Avalos Marta, Pouyes Hélène, Grandvalet Yves, Orriols Ludivine, Lagarde Emmanuel
BMC Bioinformatics. 2015;16 Suppl 6(Suppl 6):S1. doi: 10.1186/1471-2105-16-S6-S1. Epub 2015 Apr 17.
This paper considers the problem of estimation and variable selection for large high-dimensional data (high number of predictors p and large sample size N, without excluding the possibility that N < p) resulting from an individually matched case-control study. We develop a simple algorithm for the adaptation of the Lasso and related methods to the conditional logistic regression model. Our proposal relies on the simplification of the calculations involved in the likelihood function. Then, the proposed algorithm iteratively solves reweighted Lasso problems using cyclical coordinate descent, computed along a regularization path.
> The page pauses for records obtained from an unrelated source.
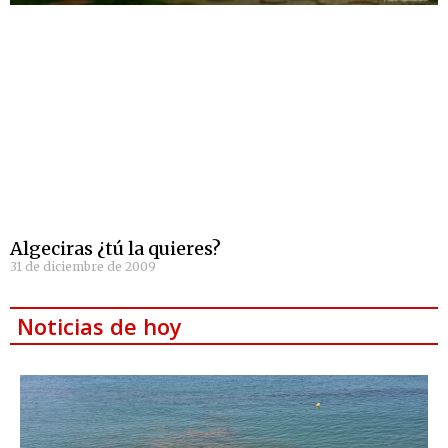
Algeciras ¿tú la quieres?
31 de diciembre de 2009
Noticias de hoy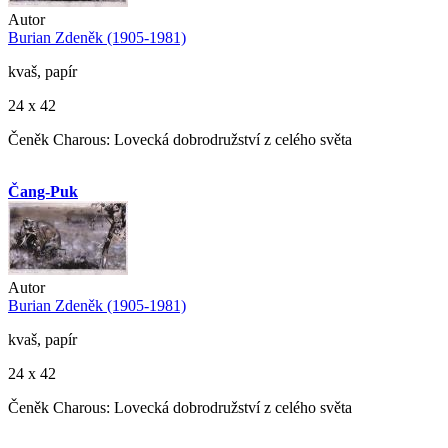
Autor
Burian Zdeněk (1905-1981)
kvaš, papír
24 x 42
Čeněk Charous: Lovecká dobrodružství z celého světa
Čang-Puk
Autor
Burian Zdeněk (1905-1981)
kvaš, papír
24 x 42
Čeněk Charous: Lovecká dobrodružství z celého světa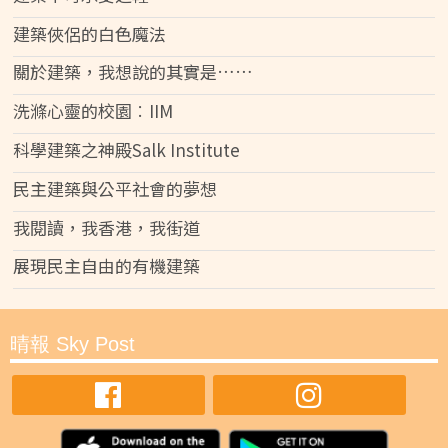
建築俠侶的白色魔法
關於建築，我想說的其實是……
洗滌心靈的校園︰IIM
科學建築之神殿Salk Institute
民主建築與公平社會的夢想
我閱讀，我香港，我街道
展現民主自由的有機建築
晴報 Sky Post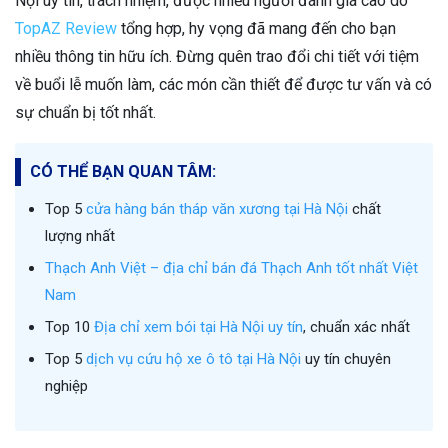
Nội uy tín, trách nhiệm, được nhiều người đánh giá cao do
TopAZ Review
tổng hợp, hy vọng đã mang đến cho bạn
nhiều thông tin hữu ích. Đừng quên trao đổi chi tiết với tiệm
về buổi lễ muốn làm, các món cần thiết để được tư vấn và có
sự chuẩn bị tốt nhất.
CÓ THỂ BẠN QUAN TÂM:
Top 5
cửa hàng bán tháp văn xương tại Hà Nội
chất
lượng nhất
Thạch Anh Việt – địa chỉ bán đá Thạch Anh tốt nhất Việt
Nam
Top 10
Địa chỉ xem bói tại Hà Nội uy tín
, chuẩn xác nhất
Top 5
dịch vụ cứu hộ xe ô tô tại Hà Nội
uy tín chuyên
nghiệp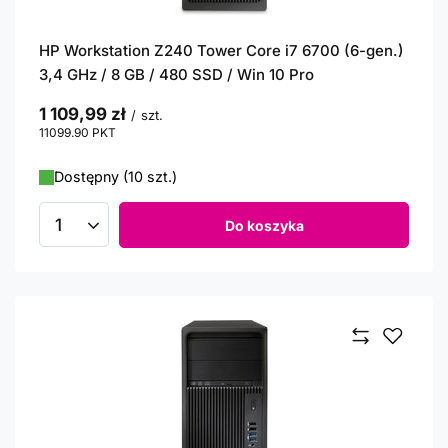
HP Workstation Z240 Tower Core i7 6700 (6-gen.)
3,4 GHz / 8 GB / 480 SSD / Win 10 Pro
1 109,99 zł
/
szt.
11099.90
PKT
punktów
Dostępny (10 szt.)
Do koszyka
Ilość produktów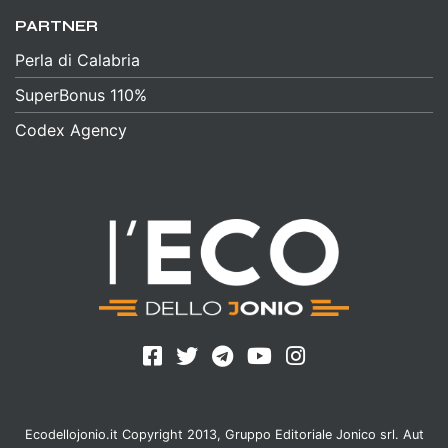
PARTNER
Perla di Calabria
SuperBonus 110%
Codex Agency
Ecodellojonio.it Copyright 2013, Gruppo Editoriale Jonico srl. Aut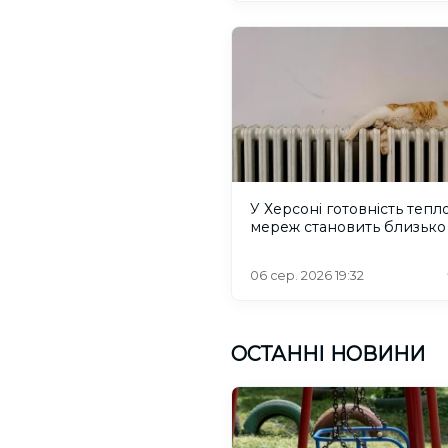
У Херсоні готовність тепл
мереж становить близько
06 сер. 2026 19:32
ОСТАННІ НОВИНИ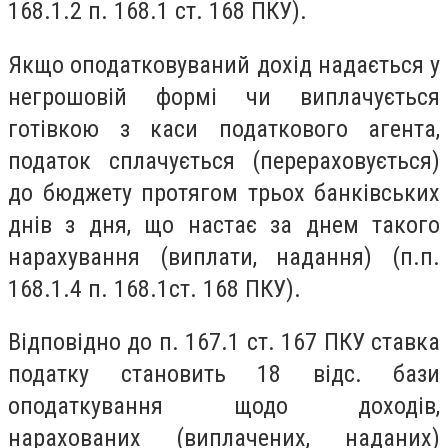
168.1.2 п. 168.1 ст. 168 ПКУ).
Якщо оподатковуваний дохід надається у
негрошовій формі чи виплачується
готівкою з каси податкового агента,
податок сплачується (перераховується)
до бюджету протягом трьох банківських
днів з дня, що настає за днем такого
нарахування (виплати, надання) (п.п.
168.1.4 п. 168.1ст. 168 ПКУ).
Відповідно до п. 167.1 ст. 167 ПКУ ставка
податку становить 18 відс. бази
оподаткування щодо доходів,
нарахованих (виплачених, наданих)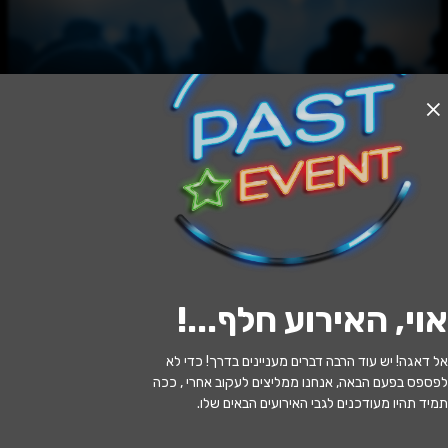
האירוע חלף
עפרה - חולון
20:30 | 08.07
מתי?
אוי, האירוע חלף...
!
חולון
•
תיאטרון חולון
איפה?
אל דאגה! יש עוד הרבה דברים מעניינים בדרך! כדי לא
352 ₪ - 99 ₪
כמה עולה?
לפספס בפעם הבאה, אנחנו ממליצים לעקוב אחרי , ככה
תמיד תהיו מעודכנים לגבי האירועים הבאים שלו.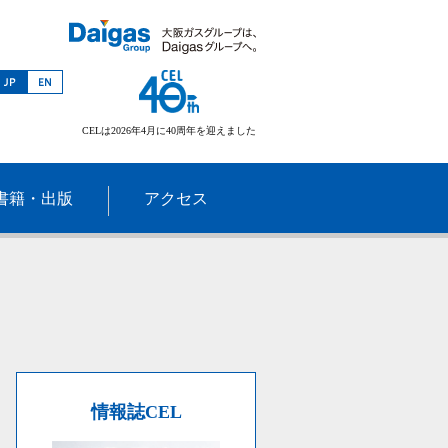
CELは2026年4月に40周年を迎えました
書籍・出版
アクセス
情報誌CEL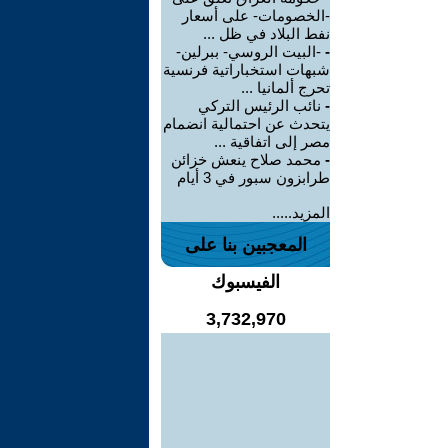
-الخصومات- على أسعار
نفط البلاد في ظل ...
-
-البيت الروسي- ببرلين-
شبهات استخباراتية فرنسية
تحرج ألمانيا ...
-
نائب الرئيس التركي
يتحدث عن احتمالية انضمام
مصر إلى اتفاقية ...
-
محمد صلاح ينعش خزائن
طرابزون سبور في 3 أيام
المزيد.....
المعجبين بنا على
الفيسبوك
3,732,970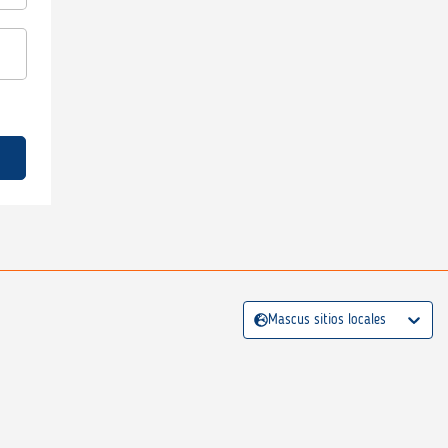
Mascus sitios locales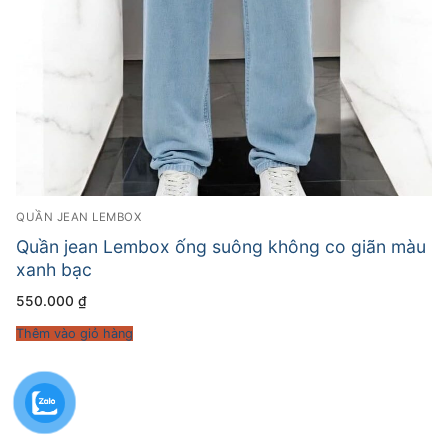
QUẦN JEAN LEMBOX
Quần jean Lembox ống suông không co giãn màu
xanh bạc
550.000
₫
Thêm vào giỏ hàng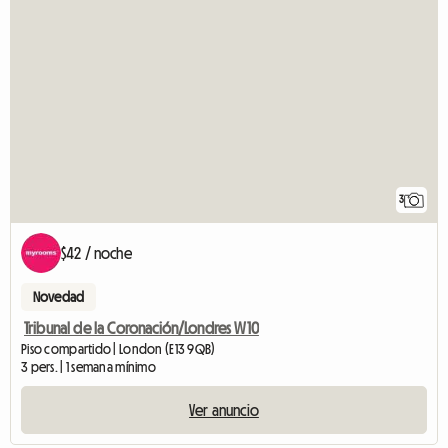
3
$42 / noche
Novedad
Tribunal de la Coronación/Londres W10
Piso compartido | London (E13 9QB)
3 pers. | 1 semana mínimo
Ver anuncio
This method can handle large problems and deal with sparse features efficiently. We discuss benefits and drawbacks with respect to the existing available implementations. We also illustrate the interest and use of these techniques on a pharmacoepidemiological study of medication use and traffic safety.
本文考虑了个体匹配病例对照研究产生的大型高维数据(预测变量数量p多且样本量N大,不排除N < p的可能性)的估计和变量选择问题。我们开发了一种简单算法,用于使套索(Lasso)及相关方法适用于条件逻辑回归模型。我们的提议依赖于似然函数中所涉及计算的简化。然后,所提出的算法使用循环坐标下降法沿着正则化路径迭代求解加权套索问题。该方法能够处理大型问题并有效处理稀疏特征。我们讨论了相对于现有可用实现方式的优缺点。我们还通过一项关于药物使用与交通安全的药物流行病学研究说明了这些技术的意义和用途。